Chesterton disait, contre ses contemporains qui n’aimaient pas les romans policiers pensant à tort qu’ils encouragent la criminalité, que décrire un crime crapuleux, plus horrible que nature, peut être une façon de dissuader d’en commettre un. Mettre un masque, même horrible, a au réel peut donc devenir un geste de salut public.
Mais pour ceux qui savent, le masque est aussi une mascarade. Les initiés qui participent dans toutes les cultures, en secret, à la fabrication des masques savent que c’est une mise en scène, qu’il faut la prendre au sérieux sans la prendre au sérieux. Tandis que les non-initiés sont terrifiés par leur apparition publique, la scène devient pour les initiés un objet, un moment de jouissance. Les anthropologues montrent d’ailleurs que les masques s’inscrivent aussi dans la logique du jeu, un jeu social pour aller vite. Et du jeu, il s’agit d’abord de jouir.
La lecture comme une jouissance
Comme un masque qui se livre, un texte, comme disait Roland Barthes est d’abord, pour le lecteur, l’objet de jouissance. Il y a un plaisir à lever le masque, à le soulever légèrement. « L’endroit le plus érotique d’un corps, dit Barthes, c’est là où le vêtement bâille ». Le livre devient alors l’interface d’un jeu de cache-cache entre l’auteur et son lecteur: le premier dissimule, à l’endroit du lecteur, des choses dans son texte, que ce dernier remarque et sourit (ou pas). Et le second croit deviner dans le texte des clins d’œil posés par l’auteur, croyant reconnaître le visage derrière le masque, à raison ou à tort!

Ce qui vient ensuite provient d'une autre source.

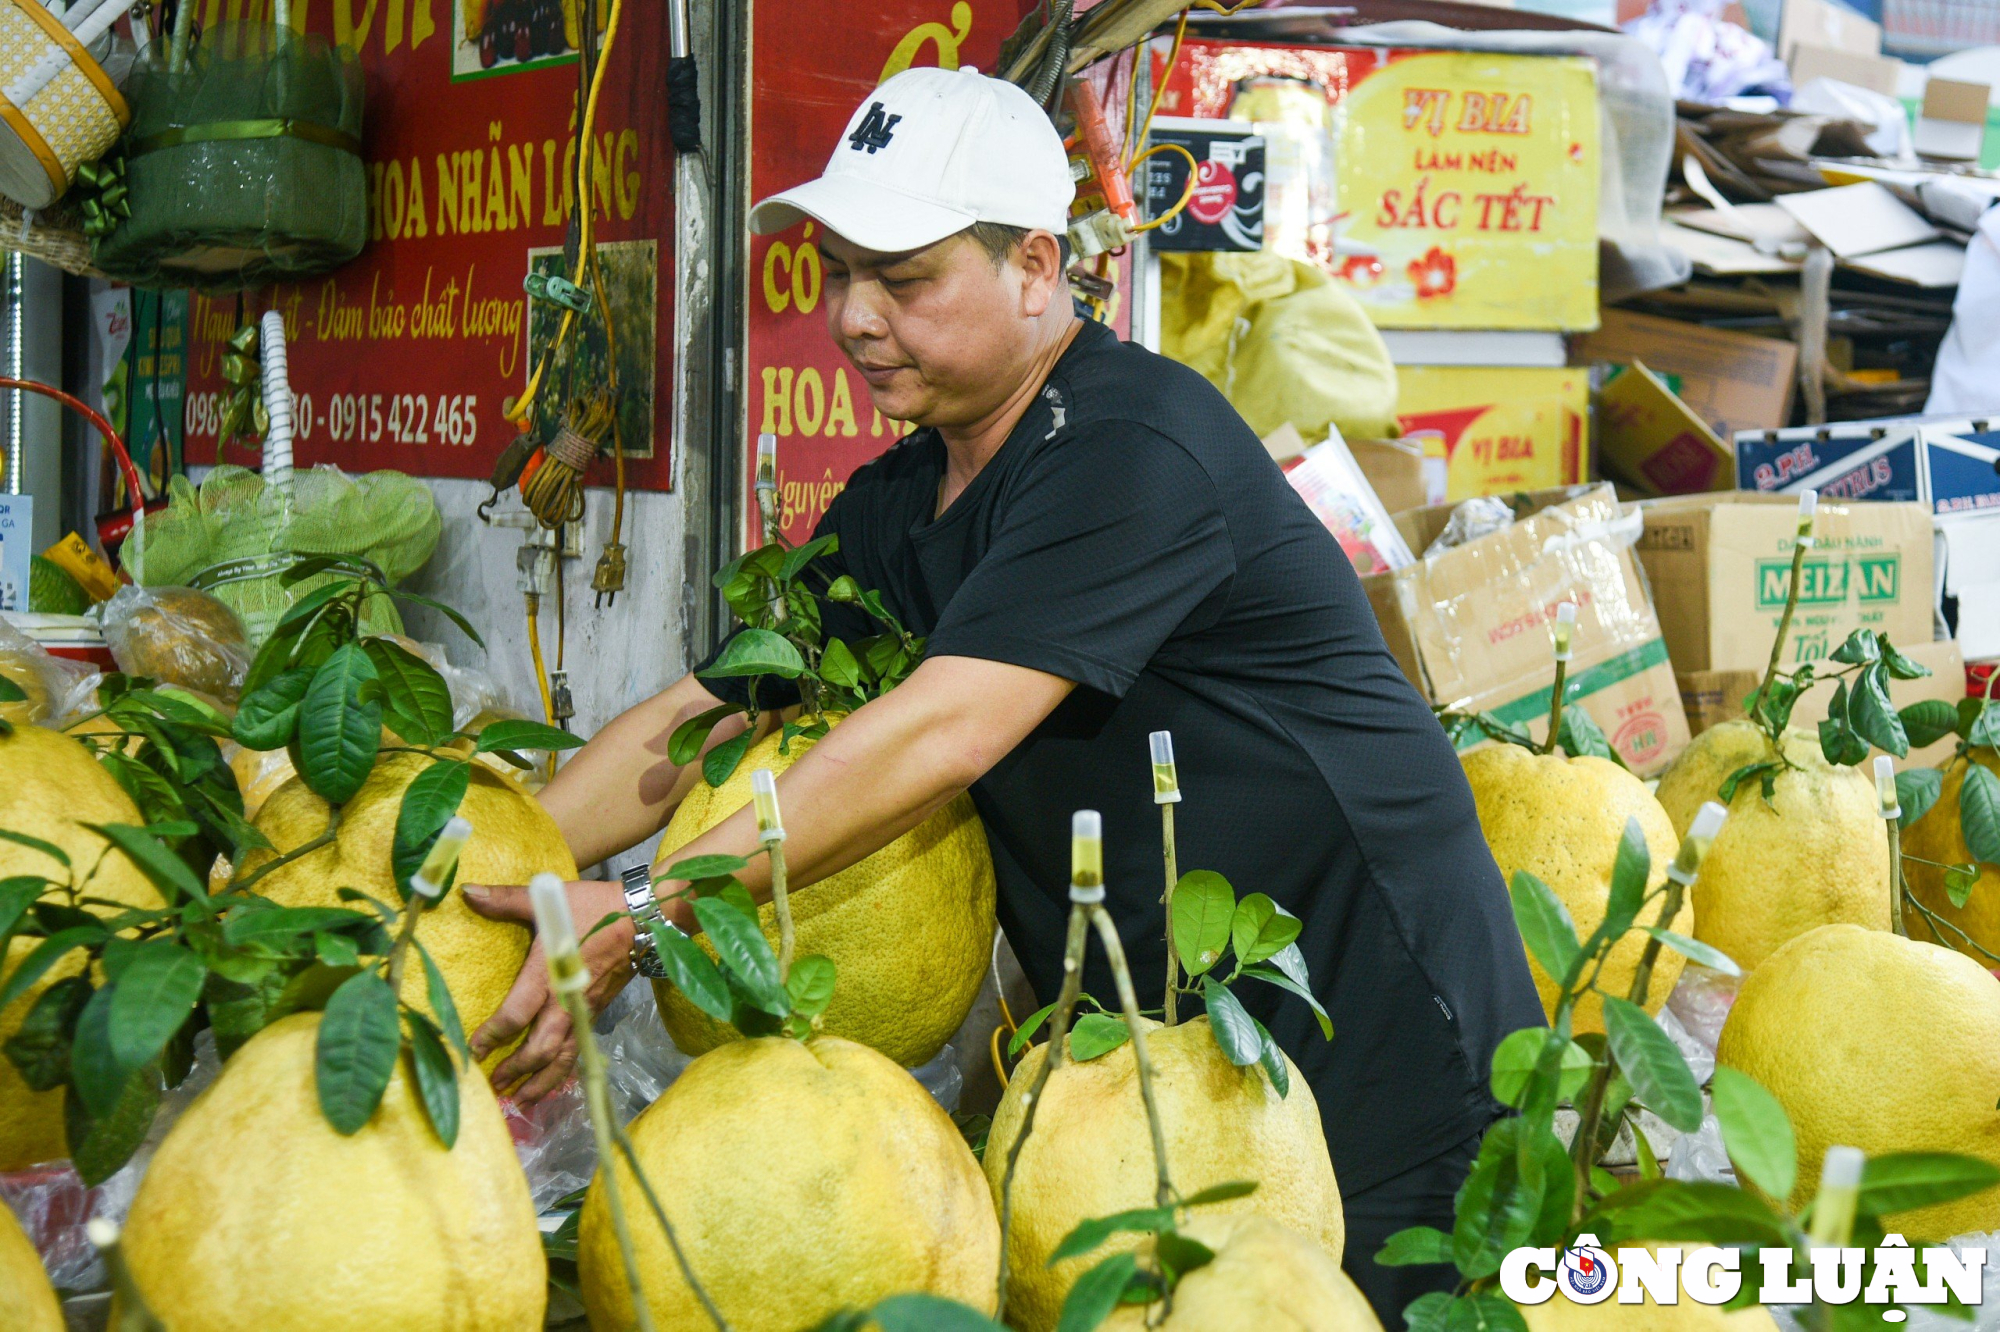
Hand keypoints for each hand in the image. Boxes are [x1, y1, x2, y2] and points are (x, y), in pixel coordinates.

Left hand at [462, 878, 634, 1102]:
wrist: (644, 917)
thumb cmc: (592, 906)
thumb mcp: (548, 898)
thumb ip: (505, 899)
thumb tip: (465, 892)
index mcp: (548, 974)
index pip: (515, 1015)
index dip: (492, 1037)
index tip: (471, 1051)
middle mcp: (567, 1000)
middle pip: (541, 1048)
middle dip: (516, 1070)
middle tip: (492, 1086)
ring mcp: (585, 1010)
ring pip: (564, 1057)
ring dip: (542, 1081)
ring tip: (521, 1100)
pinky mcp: (598, 1011)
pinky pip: (580, 1048)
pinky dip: (564, 1069)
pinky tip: (552, 1079)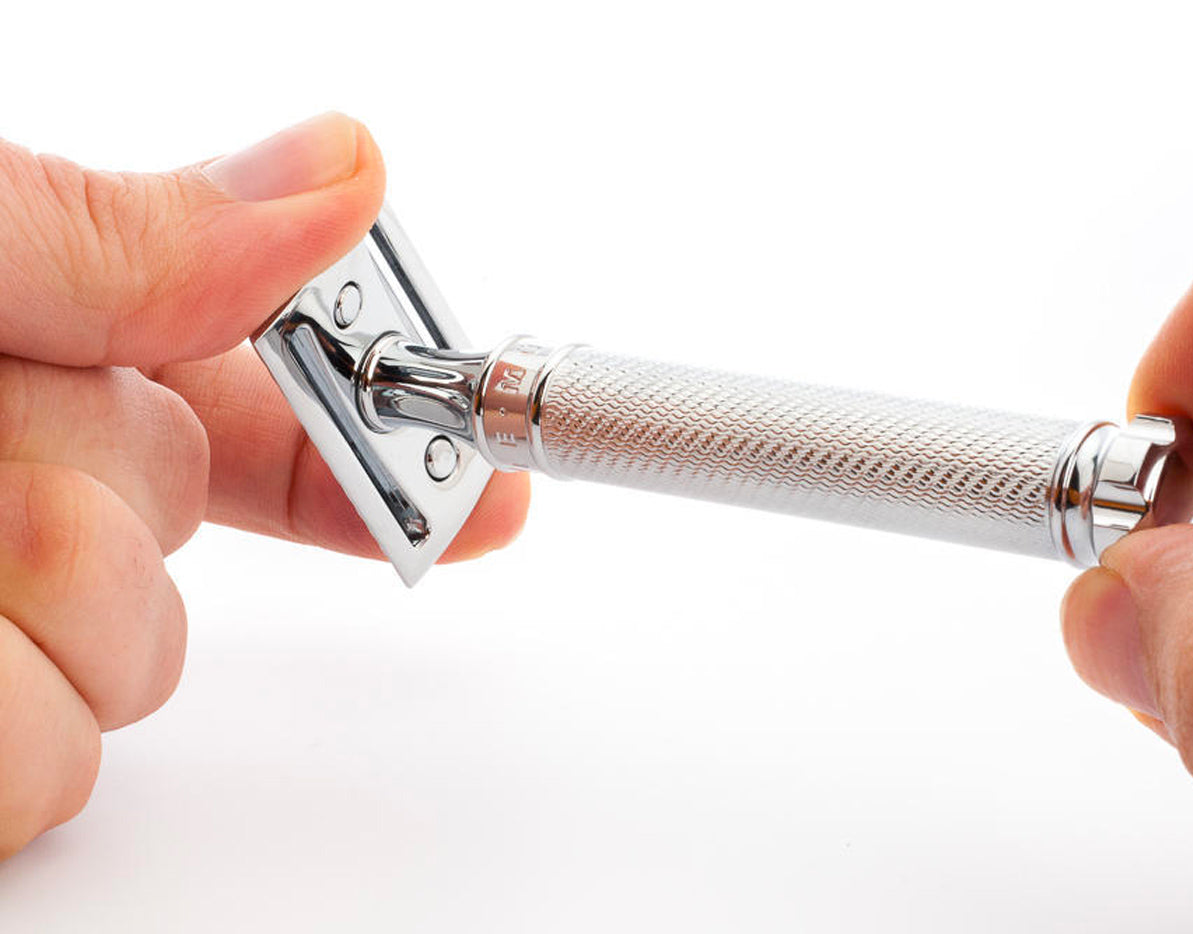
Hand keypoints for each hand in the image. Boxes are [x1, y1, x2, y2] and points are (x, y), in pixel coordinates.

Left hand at [0, 114, 528, 857]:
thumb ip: (125, 229)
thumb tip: (342, 172)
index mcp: (29, 356)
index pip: (253, 415)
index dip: (377, 448)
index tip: (495, 493)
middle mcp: (2, 494)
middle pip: (183, 544)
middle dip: (96, 520)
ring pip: (125, 681)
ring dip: (23, 627)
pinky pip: (40, 780)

Dans sa fonction, comme un masque, un livre est un carnaval. Sur le visage d’un monde injuste, il sait peindre un autre où les pauvres obtiennent justice où les indigents savent la joie, où des criminels suscitent la compassion. Toutes les sociétés ont leurs coulisses. Les masques sont la seule façon dont les coulisses se présente en scène. Ils offrent la possibilité aux plus attentifs, de découvrir ce qui s’y passe. Ils sont la possibilité d’entendre des voix d’autres mondes, de faire voir que d’autres mondes existent et sont possibles et, à terme, parfois, de les rendre effectifs. « La fête, la dilapidation des biens accumulés durant un long intermède, le dérèglement devenu règle, toutes normes inversées par la présence contagieuse des masques, font du vertige partagé le point culminant et le lien de l’existence collective. Il apparait comme le fondement dernier d’une société au demeurant peu consistante. Il renforce une cohésion fragile… Les masques sont le vrai lien social », dit R. Caillois.